> Exercise description
The records below are to be copied word for word, with every picture left out.

── Record excerpts ──

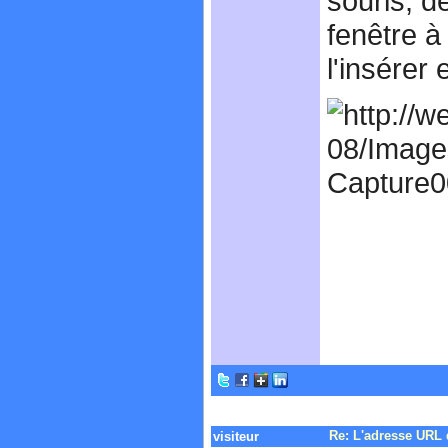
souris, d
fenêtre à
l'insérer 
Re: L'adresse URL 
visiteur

───

> Written reply
souris, d
fenêtre à
l'insérer 
Re: L'adresse URL 
visiteur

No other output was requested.